Common Mallow.

Also see: Common Mallow - Marsh Mallow - Vervain Mallow - Musk Mallow

Malva.

A wild plant, every where about our hedges, fields, and gardens. It is one among many instances, that God has made the most useful plants, the most common. The mallow grows three or four feet high. The stalk is round, thick and strong. The leaves are roundish, but indented and divided at the edges. The flowers are numerous, large, and red. The root is long and white, of a firm, tough substance, and not disagreeable taste.
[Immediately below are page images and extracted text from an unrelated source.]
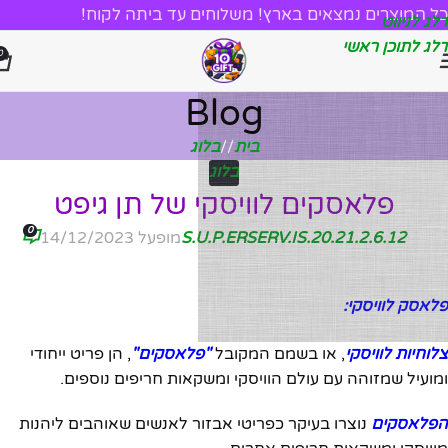
כל המוצרים נמצאים בארץ! משלוחים עד ביתה לקוח!
דלג לניווט
דלג לתוכן ראשי
0
Blog
בית
/
בלוג
בלוג
פלאסקים לוויסקי של תן גיפט
0
2.6.12.S.U.P.ERSERV.IS.20.21
מופעל 14/12/2023
פלאסק לוויסקי:
צלוחיות לוויסקי
, או בשמם המקובל
"פלאסקים"
, הן פריט ייחודי
ומועיל שמזוהה עם עולם הוויסקי ומשקאות חריפים נוספים.
הפלאסקים
נוצרו בעיקר כפריטי אבזור לאנשים שאוהבים ליהנות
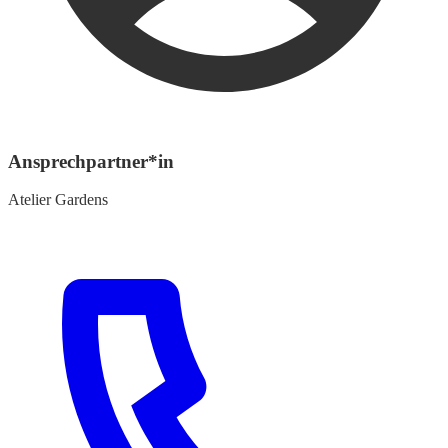
Ansprechpartner*in
Atelier Gardens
The whole plant is used, but the root has most virtue. The leaves dried, or fresh, are put in decoctions for glisters; and the root may be dried, for it retains a great deal of virtue, but it is best fresh, and should be chosen when there are only leaves growing from it, not a stalk. It is to be boiled in water, and the decoction may be made very strong, for there is nothing disagreeable in the taste: it is to be drank in quantities, and is excellent to promote urine, and to take off the strangury. It is good also in the same manner against sharp humours in the bowels, and for the gravel.

There is a little kind of mallow, that has whitish flowers, and lies flat upon the ground. This is of a more pleasant taste than the common mallow, and has the same virtues. A tea made of the roots and tops of this, is very agreeable to the taste, and is excellent for promoting the discharges by urine.